= Anglican Rite Jurisdiction of the Americas =

The Holy Catholic Church, Anglican Rite Jurisdiction of the Americas (ARJA) was an Anglican traditionalist church originating in 1981 from within the Anglican Catholic Church (ACC) in the United States and with the assistance of the Philippine Independent Catholic Church (PICC), an offshoot of the mainline Philippine Independent Church. Citing political infighting within the Anglican Catholic Church, four of its clergy sought the help of the Philippine church in consecrating them to be bishops of a daughter province in which each of them would serve as bishop ordinary of a diocese covering one-quarter of the United States.

==History==
In 1981, the PICC's ecumenical officer, Francisco J. Pagtakhan, consecrated three clergy in San Diego, California - Robert Q. Kennaugh of Texas, G. Wayne Craig of Ohio and Forrest Ogden Miller of California (the fourth candidate, Herman Nelson of Florida, asked for his consecration to be delayed - in 1985 he was received back into the ACC).

The Anglican Rite Jurisdiction of the Americas sought to consecrate bishops with valid orders in an unbroken lineage of apostolic succession (the PICC had Old Catholic Union of Utrecht orders) in order to serve the needs of conservative Episcopalians who objected to the revision of the 1928 Book of Common Prayer, to the ordination of women, and to the Episcopal Church's relaxation of traditional rules concerning marriage and sexuality.

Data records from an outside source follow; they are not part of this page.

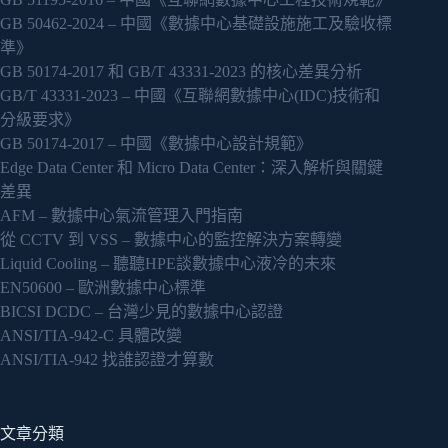
GB 50462-2024 – 中國《數據中心基礎設施施工及驗收標
準》
GB 50174-2017 和 GB/T 43331-2023 的核心差異分析
GB/T 43331-2023 – 中國《互聯網數據中心(IDC)技術和
分級要求》
GB 50174-2017 – 中國《數據中心設計規範》
Edge Data Center 和 Micro Data Center：深入解析與關鍵
差異
AFM – 數據中心氣流管理入門指南
從 CCTV 到 VSS – 數據中心的監控解決方案轉變
Liquid Cooling – 聽聽HPE談數據中心液冷的未來
EN50600 – 歐洲數據中心標準
BICSI DCDC – 台灣少見的數據中心認證
ANSI/TIA-942-C 具體改變
ANSI/TIA-942 找誰認證才算數
文章分類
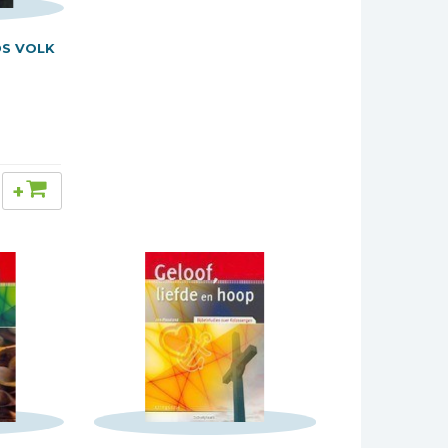
S VOLK
+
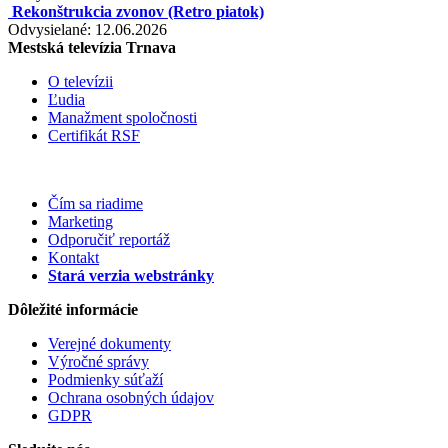
Rekonštrukcia zvonov (Retro piatok)
Odvysielané: 12.06.2026
Mestská televízia Trnava
O televízii
Ľudia
Manažment spoločnosti
Certifikát RSF
Čím sa riadime
Marketing
Odporučiť reportáž
Kontakt
Stará verzia webstránky
Dôležité informácie
Verejné dokumenty
Výročné správy
Podmienky súťaží
Ochrana osobných údajov
GDPR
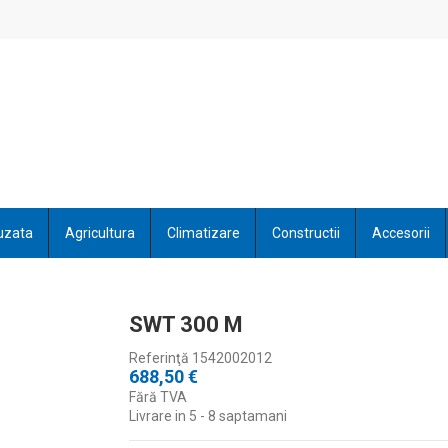
uzata
Agricultura
Climatizare
Constructii
Accesorii
SWT 300 M
Referinţă
1542002012
688,50 €
Fără TVA
Livrare in 5 - 8 saptamani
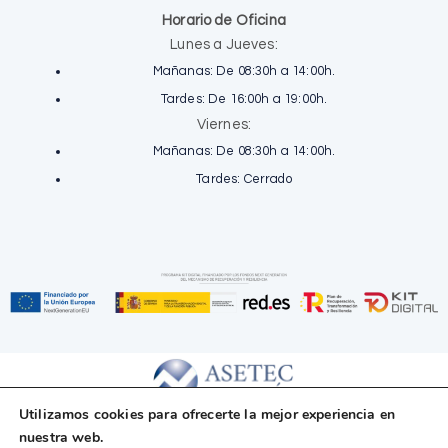
Horario de Oficina
Lunes a Jueves:
Mañanas: De 08:30h a 14:00h.
Tardes: De 16:00h a 19:00h.
Viernes:
Mañanas: De 08:30h a 14:00h.
Tardes: Cerrado
Utilizamos cookies para ofrecerte la mejor experiencia en
nuestra web.
Copyright © 2025 Asetec Fiscal, S.L. Todos los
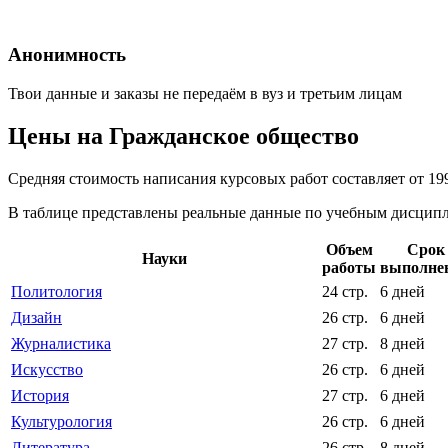
Анонимность
Твои данные и заказы не передаём в вуз и третьим лицам
Цены на Гражданское общество
Средняя стоимость написания курсовых работ составляет от 19
В таблице представлены реальные данные по учебным дисципли
Объем
Срок
Науки
работы
выполне
Политология
24 стр.
6 дней
Дизайн
26 стр.
6 дней
Журналистика
27 стр.
8 дней
Искусство
26 стр.
6 дней
История
27 стр.
6 дней
Культурология
26 стр.
6 дней
Литература
26 стр.
8 дней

One of ARJA's hopes was to be a force for uniting other Continuing Anglican churches which had remained independent of the Anglican Catholic Church.

Of the initial three bishops of the church, Miller and Kennaugh are deceased, and Craig retired in 1987. Along with his former parish in Columbus, Ohio, he subsequently joined the Episcopal Missionary Church (EMC).

At its height, ARJA consisted of approximately a dozen parishes in the United States.

In 1987, ARJA gained a diocese in Australia, headed by Kenneth Graydon, and in 1993 after ARJA's Archbishop Stephen Clark had visited England, they jointly began a missionary Diocese of Lambeth in London. Before its demise, this latter had several successive episcopal visitors and was administered by an archdeacon who later converted to Orthodoxy.

When efforts to unite with other Continuing Anglican bodies repeatedly proved unsuccessful, and following the departure of most of its parishes to various other Continuing Anglican jurisdictions, the ARJA began conversations with the Episcopal Missionary Church. The EMC had been founded in the early 1990s by Donald Davies, a retired ECUSA bishop. The talks were successful and a merger of the remaining ARJA parishes and clergy was agreed upon. In 1994, the ARJA was dissolved and merged with the EMC.